**Passage shown:**
- North Santee Location within South Carolina North Santee Location within the United States
- Coordinates: 33°31′12″N 80°24′45″W﻿ / ﻿33.52000°N 80.41250°W
- Country: United States
- State: South Carolina
- County: Clarendon

Area
- • Total: 11.16 sq mi (28.90 km^{2})
- • Land: 9.11 sq mi (23.59 km^{2})
- • Water: 2.05 sq mi (5.31 km^{2})
- Elevation: 85 ft (26 m)

Population (2020)
- • Total: 749
- • Density: 82.3/sq mi (31.76/km^{2})
- Time zone: UTC-5 (Eastern (EST))
- • Summer (DST): UTC-4 (EDT)
- ZIP Code: 29148 (Summerton)
- Area codes: 803/839
- FIPS code: 45-51367
- GNIS feature ID: 2804703

= North Santee, Clarendon County, South Carolina =

North Santee is a census-designated place (CDP) in Clarendon County, South Carolina, United States. It was first listed as a CDP prior to the 2020 census with a population of 749.

**Source data:**
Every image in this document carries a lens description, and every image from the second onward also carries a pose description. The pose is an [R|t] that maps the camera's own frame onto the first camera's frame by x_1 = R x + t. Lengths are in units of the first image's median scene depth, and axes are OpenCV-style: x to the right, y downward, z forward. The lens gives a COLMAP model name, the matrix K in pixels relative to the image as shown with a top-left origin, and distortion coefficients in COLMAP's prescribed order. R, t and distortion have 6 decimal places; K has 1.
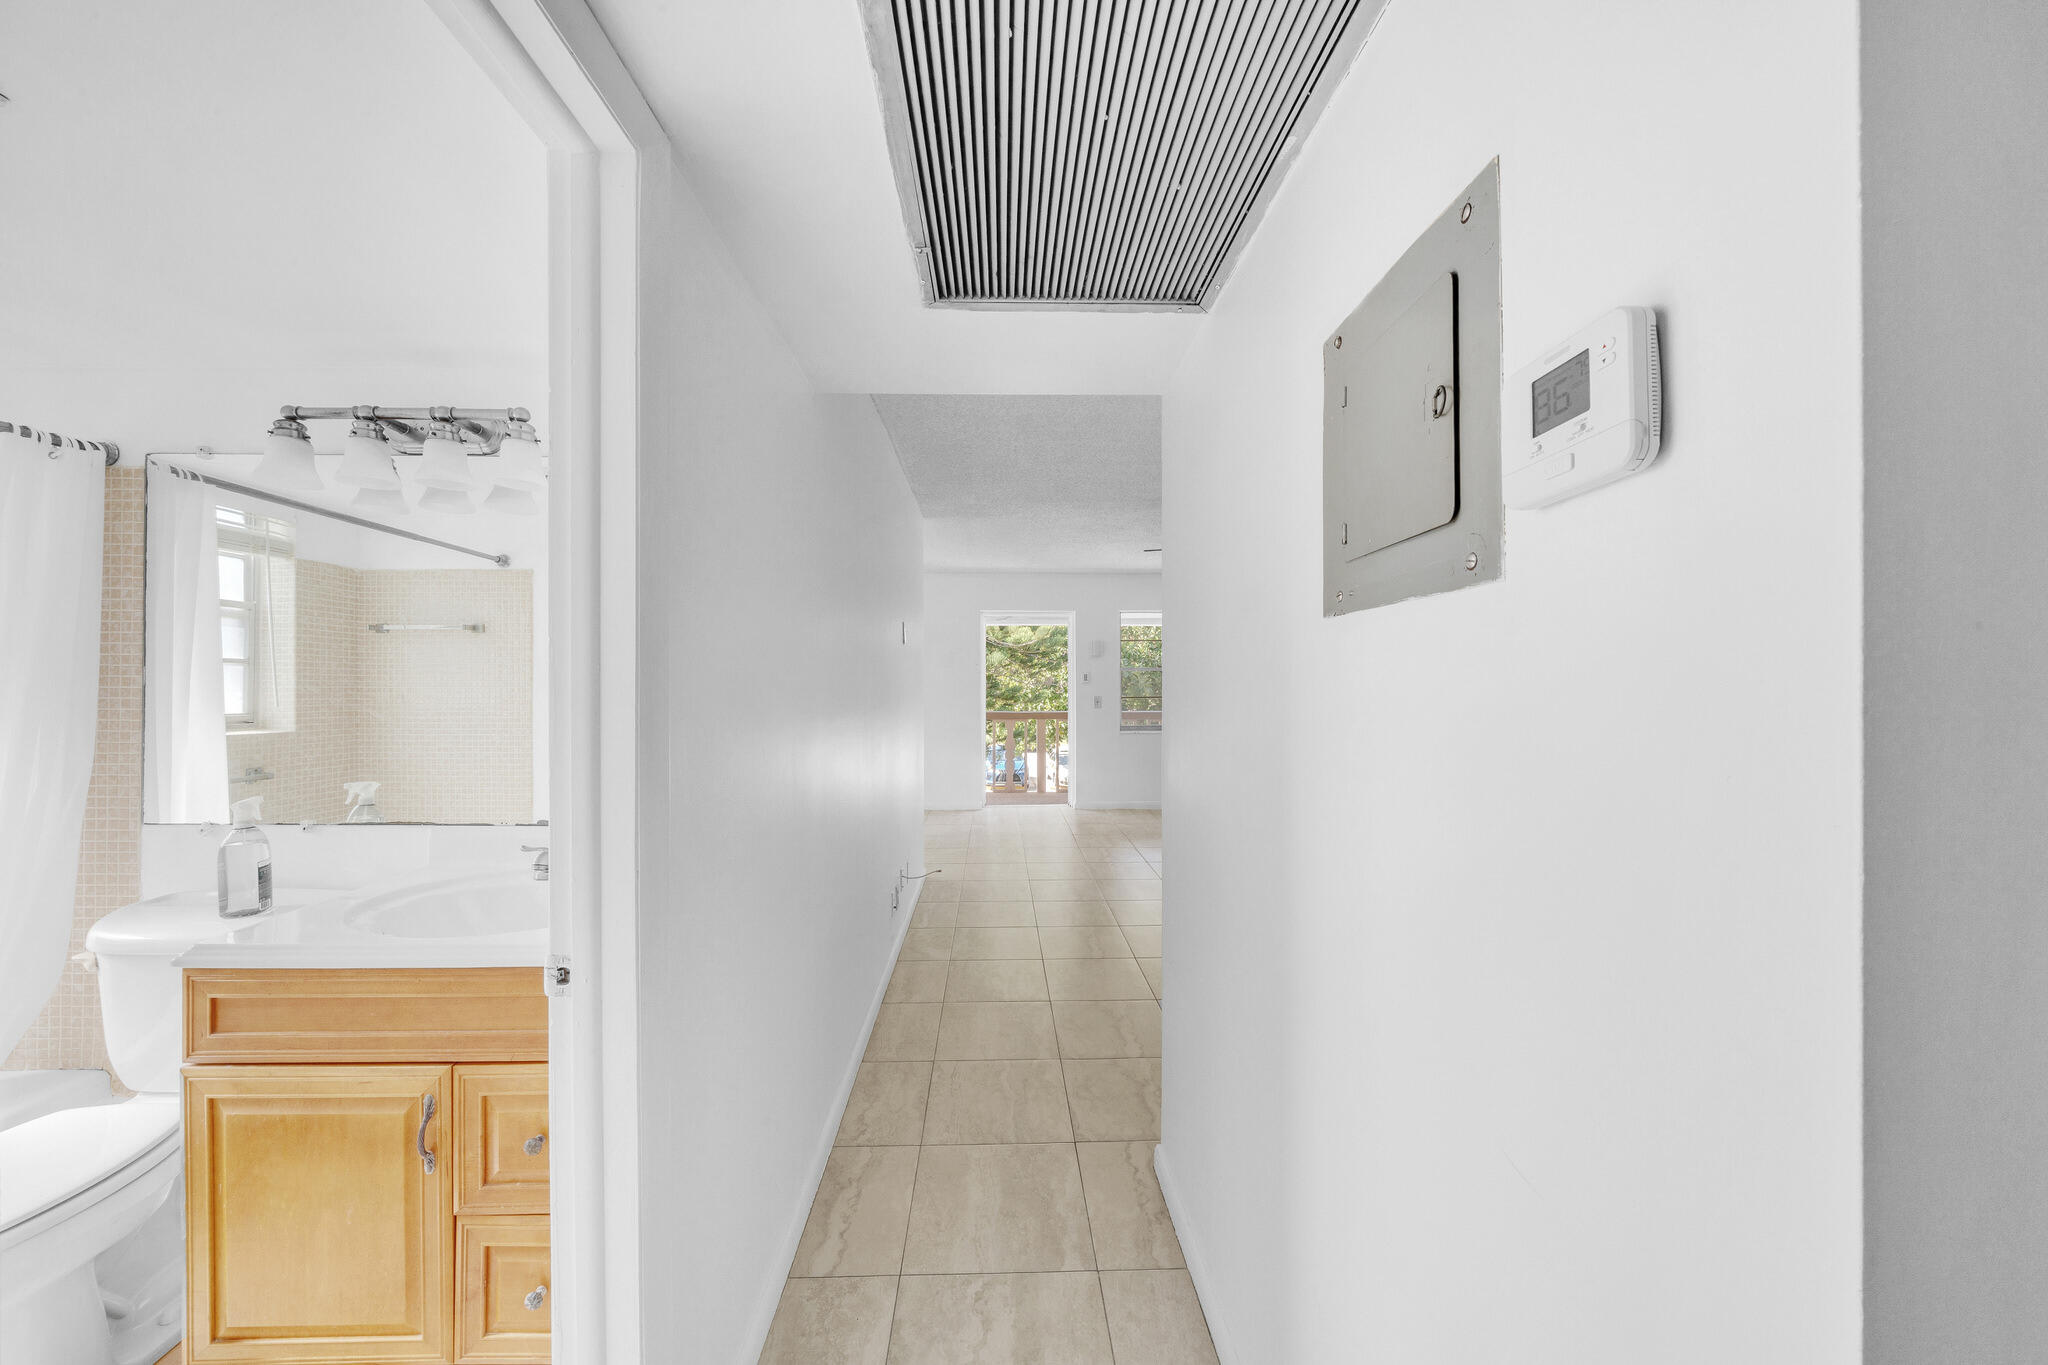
lens RADIAL K [[709.7, 0, 999.5], [0, 709.7, 683.9], [0, 0, 1]] dist [-0.007614, 0.000121]
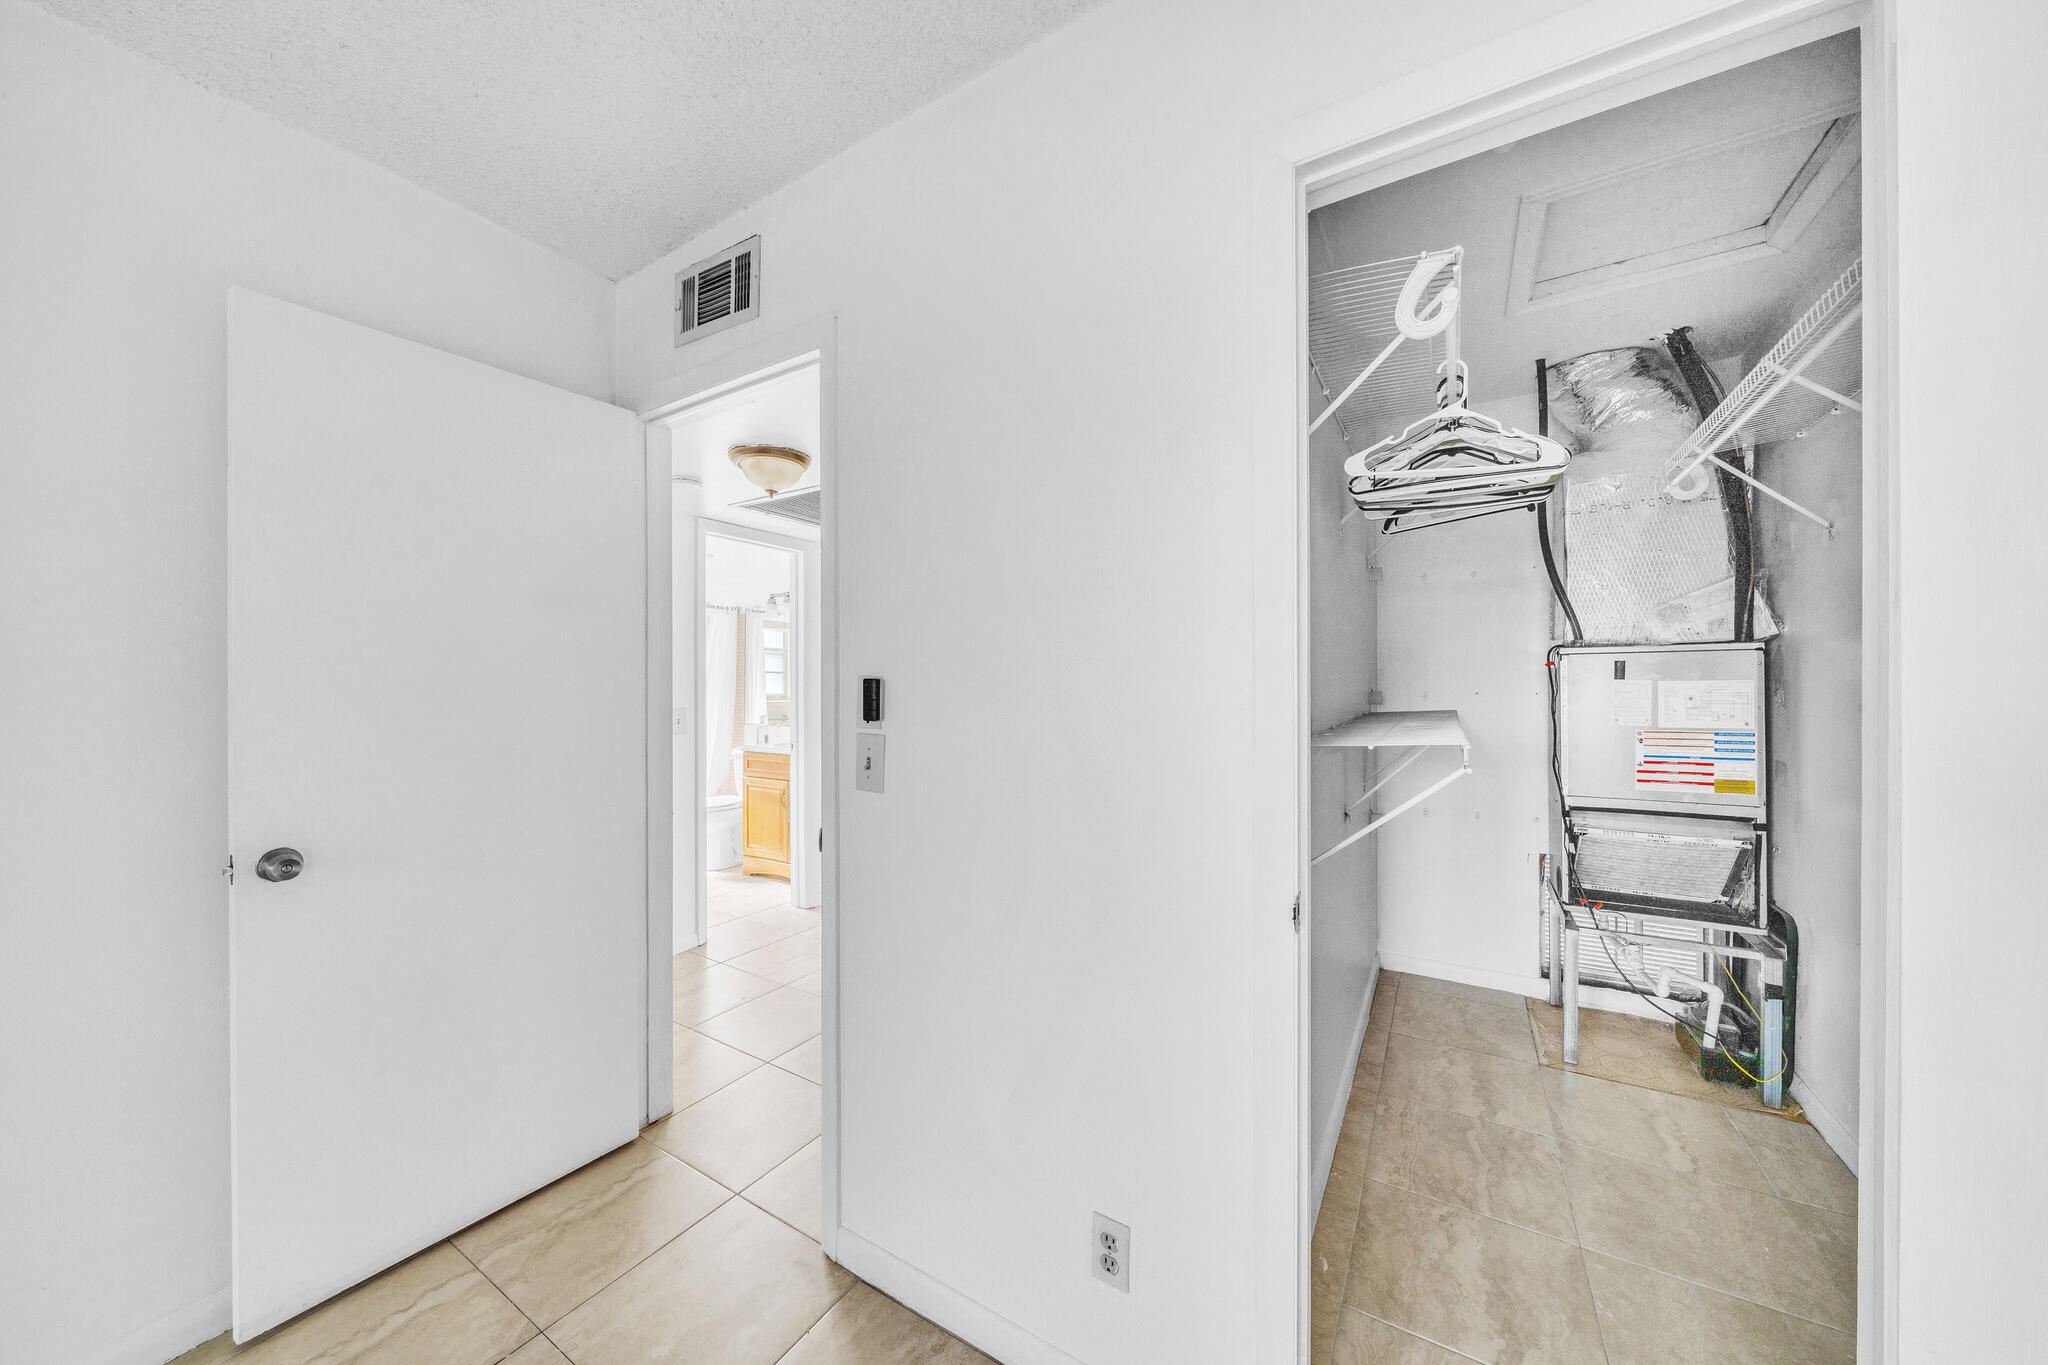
lens RADIAL K [[737.4, 0, 1024.0], [0, 737.4, 682.5], [0, 0, 1]] dist [-0.083843, -0.000003]
pose [[0.837216, -0.002278, -0.546868, 1.659674], [0.000915, 0.999996, -0.002766, 0.019500], [0.546872, 0.001816, 0.837214, -1.082033]]
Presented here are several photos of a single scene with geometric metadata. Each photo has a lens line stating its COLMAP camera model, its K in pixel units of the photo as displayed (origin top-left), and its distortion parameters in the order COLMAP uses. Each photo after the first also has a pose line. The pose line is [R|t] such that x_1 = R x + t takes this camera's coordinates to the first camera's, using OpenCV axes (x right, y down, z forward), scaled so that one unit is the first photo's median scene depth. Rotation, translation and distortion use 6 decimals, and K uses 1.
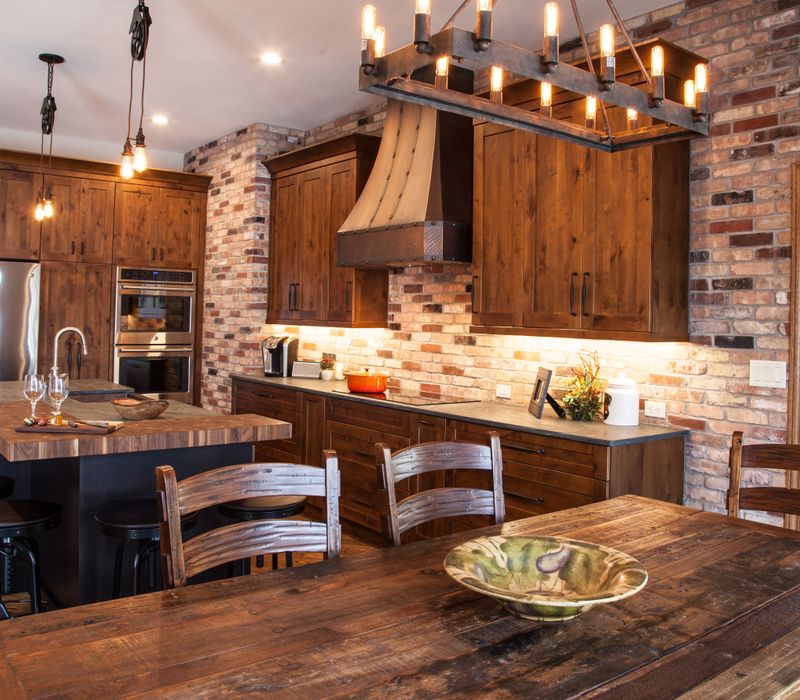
lens RADIAL K [[747.9, 0, 398.1], [0, 747.9, 290.3], [0, 0, 1]] dist [-0.090389, 0.000000]
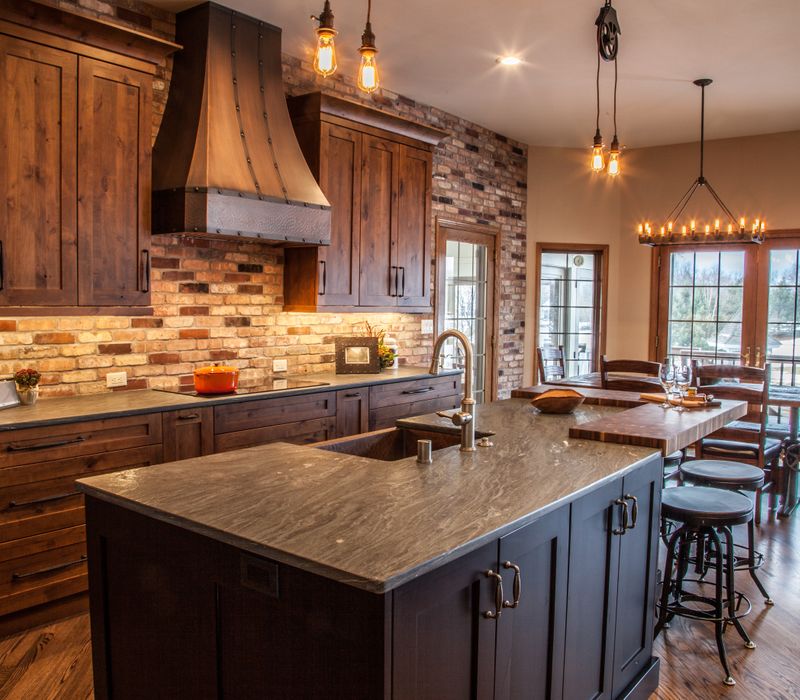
lens RADIAL K [[742.8, 0, 390.6], [0, 742.8, 351.8], [0, 0, 1]] dist [-0.092820, 0.000000]
pose [[-0.235029, -0.091379, 0.967683, -0.800791], [-0.049267, 0.995411, 0.082032, 0.016100], [-0.970739, -0.028395, -0.238452, 0.937117]]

**Assigned task A:** Translate into Spanish this sentence from the North Santee entry: "North Santee is a census-designated place (CDP) in Clarendon County, South Carolina, United States."
**Assigned task B:** What population does the North Santee entry give for the 2020 census?
**Assigned task C:** Using the North Santee entry, explain why its total area is larger than its land area.

**Solution A:** North Santee es un lugar designado por el censo (CDP) en el condado de Clarendon, Carolina del Sur, Estados Unidos.

**Solution B:** 749

**Solution C:** The total area of 11.16 sq mi includes 2.05 sq mi of water as well as 9.11 sq mi of land.